4. Testbench Generator Agent:
Extracts module headers and generates a full testbench using the same or another LLM.
5. Simulator Agent:
Compiles the RTL and test bench using Icarus Verilog and executes the test bench to verify functionality.
6. Trackback Mechanism:
If the simulation fails, the system tracks which file (RTL or TB) causes the issue and invokes the corresponding agent to regenerate the output.
Each agent operates autonomously but cooperatively through a LangGraph-based control flow that maintains state, memory, and retry logic.
Comparing LLMs for RTL Generation
Model Name |
Strengths |
Limitations |
Code Llama |
Fast generation, good syntax |
Weak on testbench or FSM logic |
DeepSeek-Coder |
Strong Verilog-specific output |
Limited debugging context |
Gemini Code |
Broad understanding of digital design |
Slower and not fine-tuned for Verilog |
Mistral 7B |
Lightweight, accurate |
Not domain-optimized |
MosChip’s Agentic RTL Coder adopts a dual-model strategy to balance design quality and processing efficiency. DeepSeek-Coder is chosen for RTL and testbench generation, paired with Llama3 for prompt enhancement. The dual-model setup ensures high-quality design and robust error resolution.
Reference: Link
Time & Productivity Gains
Task |
Traditional RTL Flow |
Agentic AI Flow |
RTL generation |
1–2 hours |
~1–2 minutes |
Testbench development |
1–2 hours |
~1 minute |
Iterative bug fixing |
Manual, tedious |
Autonomous |
Overall turnaround (avg.) |
~4–6 hours |
~5–10 minutes |
Time saved: >90% for standard design blocks.

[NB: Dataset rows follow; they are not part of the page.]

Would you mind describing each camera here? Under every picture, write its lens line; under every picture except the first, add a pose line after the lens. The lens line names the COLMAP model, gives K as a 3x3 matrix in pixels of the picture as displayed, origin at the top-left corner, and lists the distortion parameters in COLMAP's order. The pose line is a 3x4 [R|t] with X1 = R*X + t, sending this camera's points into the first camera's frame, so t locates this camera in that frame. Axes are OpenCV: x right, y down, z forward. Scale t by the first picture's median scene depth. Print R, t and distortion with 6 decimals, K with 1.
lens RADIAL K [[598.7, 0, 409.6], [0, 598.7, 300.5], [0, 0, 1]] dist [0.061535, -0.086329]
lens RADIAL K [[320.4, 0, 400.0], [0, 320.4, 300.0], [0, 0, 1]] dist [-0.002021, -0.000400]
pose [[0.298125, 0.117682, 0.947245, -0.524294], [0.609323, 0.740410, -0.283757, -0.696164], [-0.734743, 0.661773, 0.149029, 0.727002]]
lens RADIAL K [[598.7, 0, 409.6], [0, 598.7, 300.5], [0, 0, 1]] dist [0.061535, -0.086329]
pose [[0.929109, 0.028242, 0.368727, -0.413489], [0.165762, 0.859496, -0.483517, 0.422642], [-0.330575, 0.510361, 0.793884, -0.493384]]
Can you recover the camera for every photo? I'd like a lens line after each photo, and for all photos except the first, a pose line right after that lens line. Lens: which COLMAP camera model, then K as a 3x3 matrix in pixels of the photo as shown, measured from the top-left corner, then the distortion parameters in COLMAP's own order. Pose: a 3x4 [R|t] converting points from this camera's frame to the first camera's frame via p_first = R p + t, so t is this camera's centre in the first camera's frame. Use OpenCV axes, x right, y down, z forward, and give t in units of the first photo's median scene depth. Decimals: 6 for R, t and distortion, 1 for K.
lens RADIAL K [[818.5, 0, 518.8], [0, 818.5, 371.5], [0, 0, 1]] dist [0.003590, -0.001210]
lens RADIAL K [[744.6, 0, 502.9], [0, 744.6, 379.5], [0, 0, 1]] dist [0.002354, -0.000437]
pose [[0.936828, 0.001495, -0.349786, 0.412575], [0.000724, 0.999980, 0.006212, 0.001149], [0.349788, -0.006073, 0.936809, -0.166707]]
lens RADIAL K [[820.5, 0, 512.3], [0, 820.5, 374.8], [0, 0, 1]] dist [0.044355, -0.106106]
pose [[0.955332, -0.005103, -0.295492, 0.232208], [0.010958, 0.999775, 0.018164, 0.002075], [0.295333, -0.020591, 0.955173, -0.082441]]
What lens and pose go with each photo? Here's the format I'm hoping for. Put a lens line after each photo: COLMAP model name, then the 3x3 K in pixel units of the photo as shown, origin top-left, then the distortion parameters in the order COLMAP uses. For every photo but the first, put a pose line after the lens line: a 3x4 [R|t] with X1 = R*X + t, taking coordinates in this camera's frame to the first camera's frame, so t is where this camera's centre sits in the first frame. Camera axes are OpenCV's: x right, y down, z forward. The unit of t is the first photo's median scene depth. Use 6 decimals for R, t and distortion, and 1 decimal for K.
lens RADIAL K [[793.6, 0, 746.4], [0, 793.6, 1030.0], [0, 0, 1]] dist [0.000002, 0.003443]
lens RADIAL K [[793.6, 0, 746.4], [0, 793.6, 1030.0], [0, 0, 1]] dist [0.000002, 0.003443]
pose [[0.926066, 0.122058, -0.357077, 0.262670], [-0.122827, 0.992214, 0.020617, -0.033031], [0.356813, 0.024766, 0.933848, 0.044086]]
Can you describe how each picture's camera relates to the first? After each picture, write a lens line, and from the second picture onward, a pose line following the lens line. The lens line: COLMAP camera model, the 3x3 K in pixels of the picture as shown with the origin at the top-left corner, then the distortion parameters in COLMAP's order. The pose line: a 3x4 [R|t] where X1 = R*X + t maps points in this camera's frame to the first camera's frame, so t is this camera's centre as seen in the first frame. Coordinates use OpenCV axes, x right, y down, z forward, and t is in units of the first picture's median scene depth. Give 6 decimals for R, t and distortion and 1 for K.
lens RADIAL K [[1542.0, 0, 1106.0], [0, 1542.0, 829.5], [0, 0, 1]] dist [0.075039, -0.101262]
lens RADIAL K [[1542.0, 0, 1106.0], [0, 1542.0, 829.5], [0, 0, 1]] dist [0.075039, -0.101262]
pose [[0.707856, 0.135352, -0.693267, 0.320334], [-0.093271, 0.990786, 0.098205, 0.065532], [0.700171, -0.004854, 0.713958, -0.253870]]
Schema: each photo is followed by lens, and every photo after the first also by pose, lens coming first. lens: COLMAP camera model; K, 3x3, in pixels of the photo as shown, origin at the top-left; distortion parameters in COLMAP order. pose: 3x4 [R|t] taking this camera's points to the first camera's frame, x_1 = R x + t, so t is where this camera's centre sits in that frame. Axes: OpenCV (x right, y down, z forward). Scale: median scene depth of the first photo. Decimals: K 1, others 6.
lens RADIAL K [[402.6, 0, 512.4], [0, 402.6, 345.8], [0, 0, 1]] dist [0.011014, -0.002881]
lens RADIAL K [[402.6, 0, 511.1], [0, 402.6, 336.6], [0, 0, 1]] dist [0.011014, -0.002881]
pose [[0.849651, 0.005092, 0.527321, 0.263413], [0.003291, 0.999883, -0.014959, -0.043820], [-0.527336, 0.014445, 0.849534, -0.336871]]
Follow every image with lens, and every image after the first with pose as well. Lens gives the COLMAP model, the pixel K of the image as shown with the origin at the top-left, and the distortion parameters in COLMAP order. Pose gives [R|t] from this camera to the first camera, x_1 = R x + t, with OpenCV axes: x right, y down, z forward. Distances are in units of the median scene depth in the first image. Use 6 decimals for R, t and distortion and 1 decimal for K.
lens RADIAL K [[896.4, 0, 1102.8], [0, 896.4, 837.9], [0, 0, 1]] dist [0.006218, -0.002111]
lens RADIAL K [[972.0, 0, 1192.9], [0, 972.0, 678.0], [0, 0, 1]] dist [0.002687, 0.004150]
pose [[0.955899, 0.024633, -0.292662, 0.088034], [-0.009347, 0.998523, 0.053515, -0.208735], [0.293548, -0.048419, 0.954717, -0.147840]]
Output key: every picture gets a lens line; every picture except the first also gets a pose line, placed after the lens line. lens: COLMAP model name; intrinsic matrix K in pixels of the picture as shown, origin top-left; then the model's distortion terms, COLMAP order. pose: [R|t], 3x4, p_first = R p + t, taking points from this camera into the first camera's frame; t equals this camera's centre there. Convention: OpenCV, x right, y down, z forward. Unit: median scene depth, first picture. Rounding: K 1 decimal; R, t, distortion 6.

Impact: Enables rapid prototyping, design reuse, and scalability.
Challenges in Building Agentic RTL Systems
- Prompt ambiguity: Users often write vague prompts; agents must clarify intent.
- Simulation errors: Some errors are tool-specific (Icarus vs Verilator).
- Code hallucination: LLMs sometimes invent ports or mislabel signals.
- Infinite loops: Retry mechanisms with short-term memory were crucial to avoid cycles.
Conclusion
MosChip’s Agentic RTL Coder represents a significant evolution in the digital design landscape, shifting RTL development from a manual, linear task into a more intelligent, collaborative process. By leveraging a multi-agent architecture that incorporates feedback, refinement, and adaptability, the system redefines how engineers interact with design tools.
Agentic AI isn’t here to replace RTL engineers—it’s here to empower them, automating the tedious so they can focus on architecture, optimization, and innovation.
The future of hardware design is not just automated. It's agentic.
MosChip® supports smarter, faster chip design with AI. The Agentic RTL Coder brings together the power of Large Language Models (LLMs) and a multi-agent architecture to automate RTL generation, testbench creation, and simulation, all in a seamless, feedback-driven loop.
By combining multiple models with industry tools such as Verilator and Icarus Verilog, the system produces clean, simulation-ready Verilog while handling lint checks, bug tracking, and regeneration automatically.
Whether you are looking to speed up ASIC design, streamline FPGA workflows, or adopt AI for faster, smarter RTL development, MosChip’s Agentic RTL Coder is built to help you accelerate your silicon journey, reduce errors, and focus more on architecture and innovation, where it counts.